Médio Oriente

Parlamento do Kuwait dissolvido de novo em plena crise política

Parlamento do Kuwait dissolvido de novo em plena crise política
YASSER AL-ZAYYAT

Emir do país que é um dos principais exportadores de petróleo do mundo convoca novas eleições legislativas. No dia 9 de abril, o príncipe herdeiro e primeiro-ministro formou o sétimo governo do Kuwait em três anos, na sequência da renúncia do anterior executivo, no início do ano, apenas três meses depois de ter sido empossado

O emir do Kuwait dissolveu o Parlamento na segunda-feira e convocou novas eleições legislativas no rico estado do Golfo, mergulhado há vários anos numa crise entre os poderes executivo e legislativo.
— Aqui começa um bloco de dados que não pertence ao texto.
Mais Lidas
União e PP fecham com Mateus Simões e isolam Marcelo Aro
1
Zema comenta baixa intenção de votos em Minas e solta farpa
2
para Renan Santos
"De acordo com a Constituição, decidimos dissolver a Assembleia Nacional de 2020, reinstituída pela decisão do Tribunal Constitucional", disse o príncipe herdeiro Mechaal al Ahmad al Jaber al Sabah, que leu um discurso do emir.

Este último, Nawaf al Ahmad al Sabah, de 85 anos, continua à margem da vida política em favor do príncipe herdeiro.

Em março, o Tribunal Constitucional invalidou as eleições legislativas do ano passado, ganhas pela oposição, e forçou a reintegração da anterior legislatura de 2020, num novo episódio da crise política que está a paralisar o país, um dos principais exportadores de petróleo do mundo.

O executivo decidiu "deixar [a decisão] ao povo através de novas eleições no próximo período", acrescentou Al Sabah no discurso, transmitido na televisão estatal.

A 9 de abril, o príncipe herdeiro e primeiro-ministro formou o sétimo governo do Kuwait em três anos, na sequência da renúncia do anterior executivo, no início do ano, apenas três meses depois de ter sido empossado.

A instabilidade política do Kuwait diminuiu o apetite dos investidores e dificultou as reformas neste país, que é rico mas que está a lutar para diversificar a economia como o fizeram os poderosos vizinhos da Arábia Saudita, do Qatar e dos Emirados Árabes Unidos.

O Kuwait, governado desde a independência, em 1961, pela família real Al Sabah, é a única entre as monarquias árabes do Golfo Pérsico que tem um Parlamento eleito democraticamente, sendo conhecido pelas tensões entre o executivo e o legislativo.

Desde a independência, o país já teve mais de 40 governos devido a confrontos e acusações mútuas de impasse político entre o poder e o Parlamento, dominado pela oposição.